There was a beat of silence as the words landed around the table, and Imogen decided that if she was in for a penny, she might as well be in for a pound. And then she said, “But he didn’t kiss me, the wretched man. In fact, he told me he had no intention of even attempting to kiss me.”

“Awful,” Adelaide replied.

“Monstrous,” Sesily agreed.

Their husbands shared a look of confusion. Caleb started. “Wait. He was to kiss her?”

“He made a tacit promise to,” Sesily said. “With the warmth and the delicious smells.”

“And the beard,” Adelaide said. “Once it touches you, there must be kissing. It’s a rule.”

“Perhaps he was attempting to remain a gentleman,” Clayborn offered.

The women around the table scoffed, and Sesily said, “Awful.”

Imogen had never felt more vindicated. “Thank you.”

“And what happened?” Adelaide said.

“I left,” she said.

“And he didn’t follow you?” Sesily asked, all affront.

“No!”

“Monstrous,” Sesily announced dramatically.

“Thank you,” Imogen said, immensely grateful for good friends.

“As much as all this is fascinating,” Duchess interjected, “may I point out, Imogen, that Thomas Peck is a high-ranking member of the Detective Branch at Scotland Yard and, as I understand it, the only viable name on a list of potential superintendents for that branch?”

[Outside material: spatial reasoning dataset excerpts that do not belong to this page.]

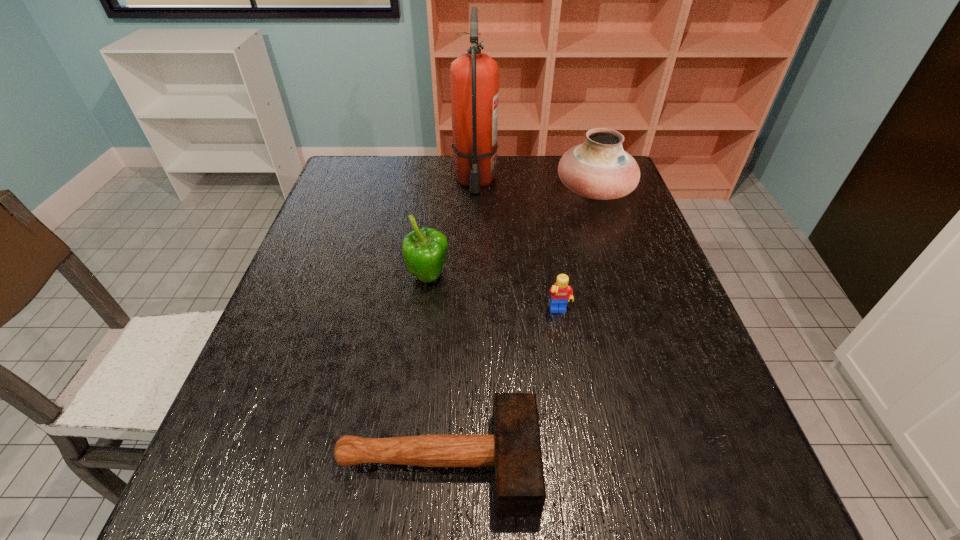
Image resolution: width=960 pixels, height=540 pixels. In order to click on fire extinguisher in this screenshot , I will do `click(474, 76)`.

Identify the location of the rightmost object. (599, 168).

Locate an element on the screen. The width and height of the screenshot is (960, 540). the third farthest object is located at coordinates (424, 251).

In order to click on Lego in this screenshot , I will do `click(561, 292)`.

This screenshot has width=960, height=540. I want to click on the fourth farthest object, so click(561, 292).

You are a GUI agent. You are given a task and a screenshot of the screen. Output one action in this format:
    pyautogui.click(x=<x>, y=<y>)
    Task: Click on the shortest object
    The width and height of the screenshot is (960, 540).
    Given the screenshot: What is the action you would take?
    pyautogui.click(x=514, y=449)

Where is `mallet`? The width and height of the screenshot is (960, 540). mallet is located at coordinates (514, 449).

Where is `free space located 0.330m on the nozzle of the fire extinguisher`? The image size is (960, 540). free space located 0.330m on the nozzle of the fire extinguisher is located at coordinates (473, 279).

At what (x,y) coordinates should I click in order to perform the action: click on free spot located 0.160m on the left of the rightmost object. Please return your answer as a coordinate pair (x, y). Looking at the image, I should click on 502,191.

Find the location of a particular element. vacant space located 0.060m on the front of the third nearest object is located at coordinates (424, 313).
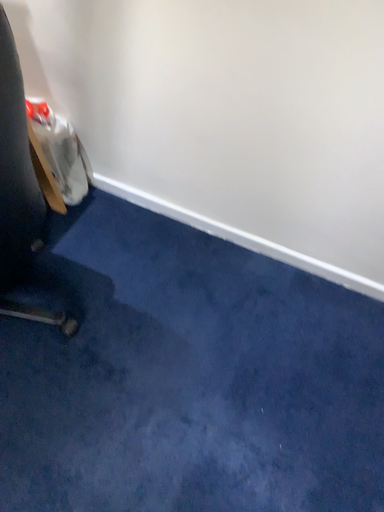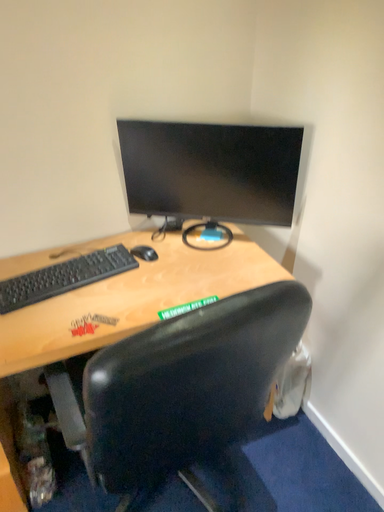
Question: Which way did the camera rotate in the video?

Choices:
 (A) rotated left
 (B) rotated right

Answer: (A)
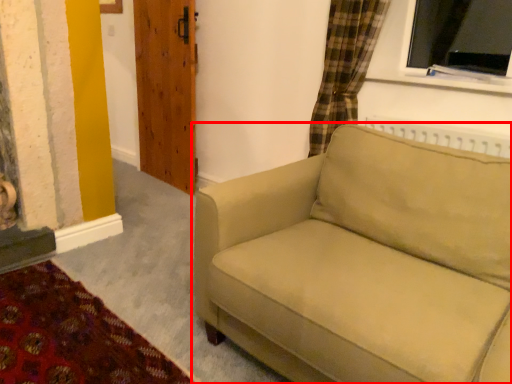
Question: From the image's perspective, considering the relative positions of studio couch (annotated by the red box) and door in the image provided, where is studio couch (annotated by the red box) located with respect to the staircase?

Choices:
 (A) above
 (B) below

Answer: (B)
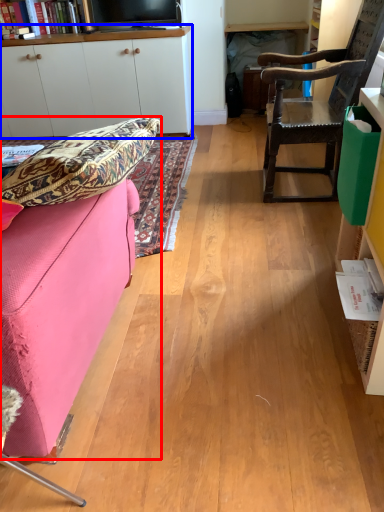
Question: Which point is closer to the camera, studio couch (highlighted by a red box) or cabinetry (highlighted by a blue box)?

Choices:
 (A) studio couch
 (B) cabinetry

Answer: (A)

Imogen’s gaze flew to Duchess’s. “Really?”

Duchess tilted her head, blond hair gleaming in the candlelight. “Really. If I had to wager, he’s looking for a way to secure that promotion.”

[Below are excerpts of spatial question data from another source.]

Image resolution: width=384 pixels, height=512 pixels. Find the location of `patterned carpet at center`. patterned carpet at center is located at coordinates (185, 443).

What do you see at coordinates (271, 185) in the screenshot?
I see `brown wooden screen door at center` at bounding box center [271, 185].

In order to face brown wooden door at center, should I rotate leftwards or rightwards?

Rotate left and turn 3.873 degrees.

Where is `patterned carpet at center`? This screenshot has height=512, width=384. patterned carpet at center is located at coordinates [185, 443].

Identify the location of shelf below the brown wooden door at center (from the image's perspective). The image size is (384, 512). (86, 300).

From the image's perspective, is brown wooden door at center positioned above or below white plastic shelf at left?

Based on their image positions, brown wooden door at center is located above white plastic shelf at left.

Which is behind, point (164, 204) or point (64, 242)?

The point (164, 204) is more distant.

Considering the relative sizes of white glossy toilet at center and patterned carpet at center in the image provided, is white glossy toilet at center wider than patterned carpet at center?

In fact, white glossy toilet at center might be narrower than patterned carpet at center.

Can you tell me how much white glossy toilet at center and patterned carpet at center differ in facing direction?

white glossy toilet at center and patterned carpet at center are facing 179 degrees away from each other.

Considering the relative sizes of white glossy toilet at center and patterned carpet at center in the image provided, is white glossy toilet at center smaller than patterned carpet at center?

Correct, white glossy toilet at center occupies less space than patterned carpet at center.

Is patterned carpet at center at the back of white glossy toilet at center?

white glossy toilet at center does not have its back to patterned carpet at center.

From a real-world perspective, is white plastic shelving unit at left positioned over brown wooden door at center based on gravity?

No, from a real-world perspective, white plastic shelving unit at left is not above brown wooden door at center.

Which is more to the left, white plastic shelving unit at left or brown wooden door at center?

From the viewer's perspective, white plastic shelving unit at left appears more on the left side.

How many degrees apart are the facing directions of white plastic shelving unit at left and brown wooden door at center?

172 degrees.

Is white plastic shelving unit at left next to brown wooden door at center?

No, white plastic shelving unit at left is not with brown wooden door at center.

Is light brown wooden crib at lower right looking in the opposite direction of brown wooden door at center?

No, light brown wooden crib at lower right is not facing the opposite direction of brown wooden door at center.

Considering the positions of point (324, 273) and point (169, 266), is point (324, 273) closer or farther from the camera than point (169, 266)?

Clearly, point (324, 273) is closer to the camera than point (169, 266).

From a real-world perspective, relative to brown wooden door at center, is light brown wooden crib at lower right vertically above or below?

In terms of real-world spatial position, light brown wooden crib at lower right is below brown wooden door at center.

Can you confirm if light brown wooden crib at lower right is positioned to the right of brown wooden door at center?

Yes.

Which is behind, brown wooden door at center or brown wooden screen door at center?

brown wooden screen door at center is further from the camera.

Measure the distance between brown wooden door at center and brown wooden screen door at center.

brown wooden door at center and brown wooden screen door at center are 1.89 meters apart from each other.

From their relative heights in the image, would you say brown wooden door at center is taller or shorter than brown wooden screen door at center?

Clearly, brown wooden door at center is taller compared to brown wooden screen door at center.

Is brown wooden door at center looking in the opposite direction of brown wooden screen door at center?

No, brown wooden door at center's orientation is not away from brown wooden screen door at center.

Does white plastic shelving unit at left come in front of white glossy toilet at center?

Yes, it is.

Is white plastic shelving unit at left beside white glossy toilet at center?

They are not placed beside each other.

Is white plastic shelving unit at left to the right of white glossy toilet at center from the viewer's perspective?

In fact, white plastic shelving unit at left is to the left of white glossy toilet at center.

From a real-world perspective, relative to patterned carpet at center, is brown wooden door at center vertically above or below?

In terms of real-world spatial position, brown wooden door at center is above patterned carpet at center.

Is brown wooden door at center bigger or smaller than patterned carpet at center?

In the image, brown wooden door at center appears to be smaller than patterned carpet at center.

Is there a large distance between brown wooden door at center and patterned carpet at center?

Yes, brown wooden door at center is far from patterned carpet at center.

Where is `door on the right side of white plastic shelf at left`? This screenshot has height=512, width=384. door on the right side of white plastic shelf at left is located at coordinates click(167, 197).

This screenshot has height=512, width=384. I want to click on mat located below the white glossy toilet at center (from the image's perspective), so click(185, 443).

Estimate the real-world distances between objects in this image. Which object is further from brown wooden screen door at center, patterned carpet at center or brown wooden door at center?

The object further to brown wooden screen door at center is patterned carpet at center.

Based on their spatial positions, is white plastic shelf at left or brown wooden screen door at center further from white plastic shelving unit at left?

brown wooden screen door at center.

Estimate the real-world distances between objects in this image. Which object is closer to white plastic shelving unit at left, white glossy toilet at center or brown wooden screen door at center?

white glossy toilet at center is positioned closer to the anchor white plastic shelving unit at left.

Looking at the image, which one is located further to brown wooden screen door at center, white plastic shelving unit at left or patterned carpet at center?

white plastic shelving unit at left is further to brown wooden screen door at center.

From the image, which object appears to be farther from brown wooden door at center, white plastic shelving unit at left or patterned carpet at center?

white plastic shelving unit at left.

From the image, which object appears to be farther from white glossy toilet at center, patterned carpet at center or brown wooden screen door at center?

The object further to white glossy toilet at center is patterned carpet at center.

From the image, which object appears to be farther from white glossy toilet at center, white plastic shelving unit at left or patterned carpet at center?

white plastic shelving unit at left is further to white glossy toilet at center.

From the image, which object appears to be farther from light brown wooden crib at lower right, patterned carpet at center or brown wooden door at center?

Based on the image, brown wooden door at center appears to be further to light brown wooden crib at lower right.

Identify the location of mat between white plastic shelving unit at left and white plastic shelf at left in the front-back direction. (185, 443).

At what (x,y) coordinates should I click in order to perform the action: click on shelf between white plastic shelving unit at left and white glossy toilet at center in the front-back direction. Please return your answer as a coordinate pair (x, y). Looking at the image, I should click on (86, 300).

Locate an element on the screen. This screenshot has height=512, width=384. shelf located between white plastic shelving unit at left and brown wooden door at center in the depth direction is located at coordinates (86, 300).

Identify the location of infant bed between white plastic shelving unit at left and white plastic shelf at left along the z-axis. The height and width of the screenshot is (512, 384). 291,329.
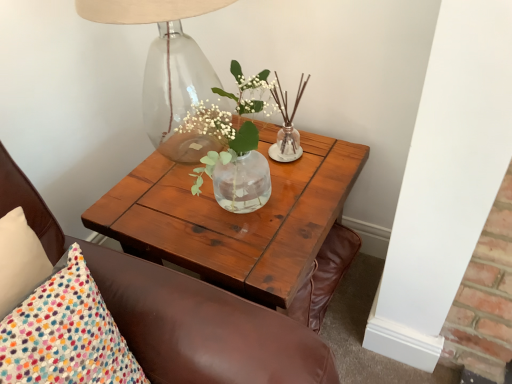
Question: Is brown leather chair at upper left located outside wooden coffee table at center?

Choices:
 (A) no
 (B) yes

Answer: (B)

Question: Is wooden coffee table at center surrounded by brown leather chair at upper left?

Choices:
 (A) yes
 (B) no

Answer: (B)

Question: Can you confirm if brown leather chair at upper left is thinner than wooden coffee table at center?

Choices:
 (A) no
 (B) yes

Answer: (B)

Question: Does brown leather chair at upper left have a smaller size compared to wooden coffee table at center?

Choices:
 (A) no
 (B) yes

Answer: (B)

Question: Is brown leather chair at upper left further to camera compared to wooden coffee table at center?

Choices:
 (A) no
 (B) yes

Answer: (A)

Question: Can you confirm if brown leather chair at upper left is taller than wooden coffee table at center?

Choices:
 (A) yes
 (B) no

Answer: (A)

Question: Is transparent glass table lamp at upper left shorter than wooden coffee table at center?

Choices:
 (A) yes
 (B) no

Answer: (A)

Question: From a real-world perspective, is transparent glass table lamp at upper left positioned over wooden coffee table at center based on gravity?

Choices:
 (A) yes
 (B) no

Answer: (A)

Question: Considering the relative sizes of transparent glass table lamp at upper left and wooden coffee table at center in the image provided, is transparent glass table lamp at upper left taller than wooden coffee table at center?

Choices:
 (A) no
 (B) yes

Answer: (A)

Question: Does transparent glass table lamp at upper left have a greater width compared to wooden coffee table at center?

Choices:
 (A) no
 (B) yes

Answer: (A)

Question: Is transparent glass table lamp at upper left not within wooden coffee table at center?

Choices:
 (A) no
 (B) yes

Answer: (B)

Question: Does transparent glass table lamp at upper left lie behind wooden coffee table at center?

Choices:
 (A) no
 (B) yes

Answer: (A)

Question: Does transparent glass table lamp at upper left have a lesser width compared to brown leather chair at upper left?

Choices:
 (A) yes
 (B) no

Answer: (B)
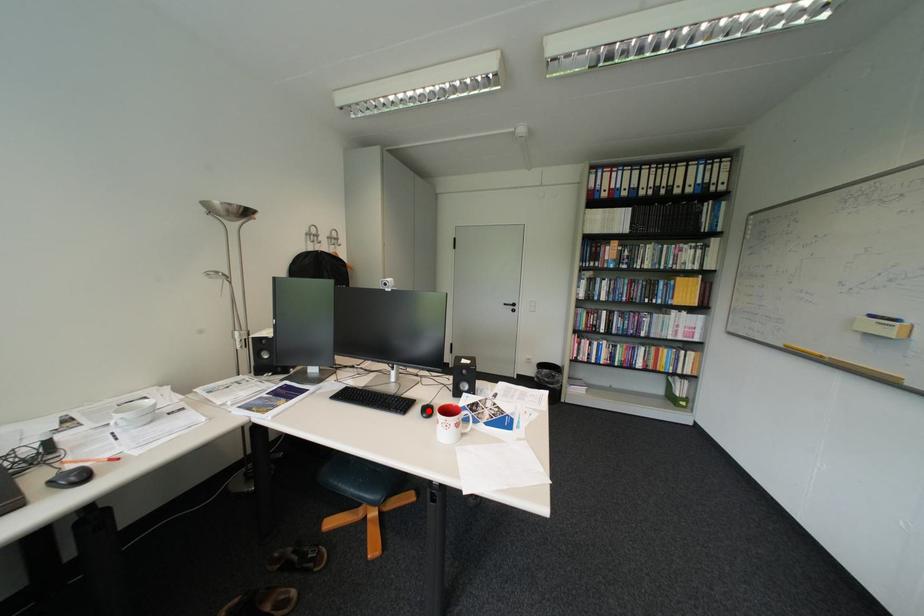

Imogen did not misunderstand. If the Belles were right—and they were right, she knew it—and the police were being paid by members of the House of Lords to lay waste to places in the East End that kept women and others who fought for power safe . . . every policeman in London was suspect.

Including Tommy Peck—especially him, if he was looking to a promotion.

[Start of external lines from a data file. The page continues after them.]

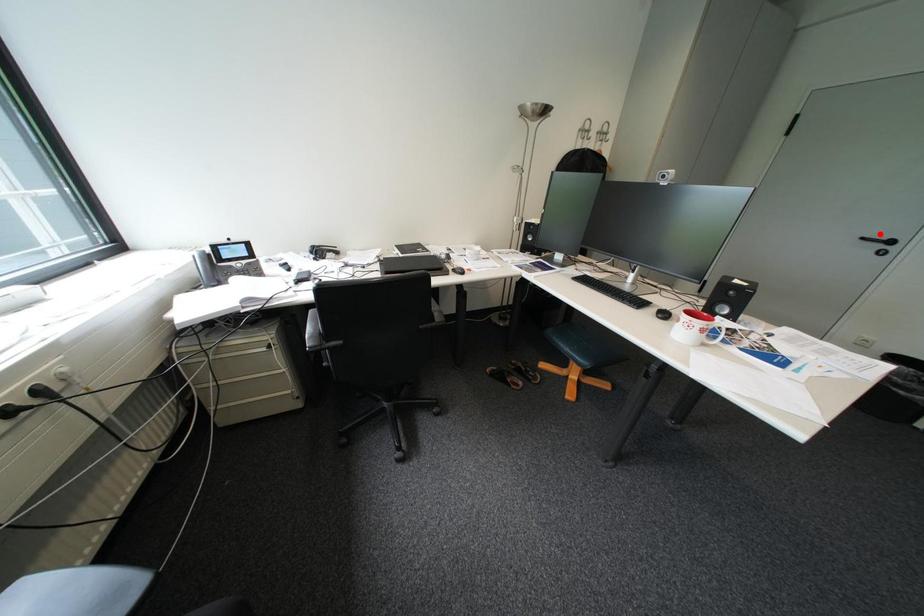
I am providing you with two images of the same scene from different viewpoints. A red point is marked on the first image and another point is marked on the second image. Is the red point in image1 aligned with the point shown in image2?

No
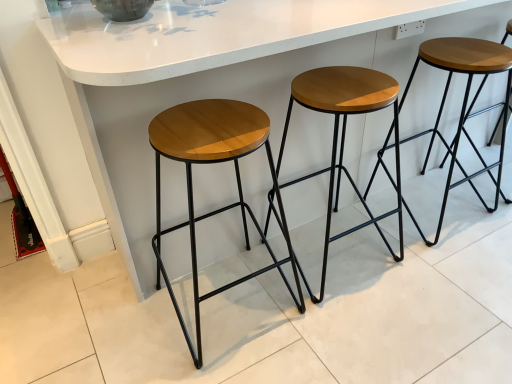
You are a GUI agent. You are given a task and a screenshot of the screen. Output one action in this format:
    pyautogui.click(x=<x>, y=<y>)
    Task: Click on the empty space that is ontop of wooden/matte stool at center, acting as the second stool starting from the right (from a real-world perspective)
    The width and height of the screenshot is (512, 384).
    Given the screenshot: What is the action you would take?
    pyautogui.click(x=348, y=91)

No matter how noble he seemed.

Imogen’s gaze dropped to the sketch again. They really had drawn him beautifully—his sleek beard and his dark hair and his muscular arms . . . He’d been wearing an overcoat, but she could distinctly remember how easily he’d held her—and she was not exactly light as a feather. His arms were likely just as they were in the sketch. Bulging muscles the size of small linden trees.

She wouldn’t dwell on his thighs—despite the way they tempted her, even in an illustrated format.

“In that case,” Sesily said with a laugh, “I cannot imagine serious Mr. Peck enjoyed this illustration even half as much as we did.”

He must have loathed it.

Imogen met Duchess’s glacially blue gaze as she said, soft warning—soft understanding—in her tone, “Once a Peeler, always a Peeler, Imogen.”

She nodded. The police couldn’t be trusted. “I know.”

And besides, it didn’t matter. He hadn’t even kissed her.

“Imogen.” Maggie returned, a welcome interruption, blessedly plonking an ale in front of her. “Warm in here, don’t you think?”

Everyone around the table stiffened at the words. It was January in London, and the table where they sat was up against an outside wall. While it wasn’t cold, it also wasn’t warm. And even if it had been warm . . . Maggie wasn’t talking about the weather.

Caleb and Clayborn were out of their chairs, a wall of shoulders flanking Maggie, considering the room beyond.

“I shall never grow tired of that response,” Maggie said with a wink at Duchess. “Stand down, lads. My bruisers have someone outside; they say he’s been asking for Lady Imogen.” She met Imogen’s gaze. “There’s a back door.”

Charles had found her. And to add insult to injury . . . he’d found her here. In this place she loved. Disappointment flared. “Maggie—don’t let him in. His censure will turn the whole place cold. I’ll meet him outside.”

“Oh, I’m not letting him in,” Maggie replied. “His kind ain’t welcome here and he knows that. All they do is cause trouble.”

His kind? Charles was subtle. He had never caused trouble in his life. Suspicion threaded through Imogen. Suspicion, and something like excitement. “Who is it?”

“Well, he’s wearing more clothes.” Maggie tipped a chin in the direction of the paper on the table. “But I know that Peeler when I see ’im.”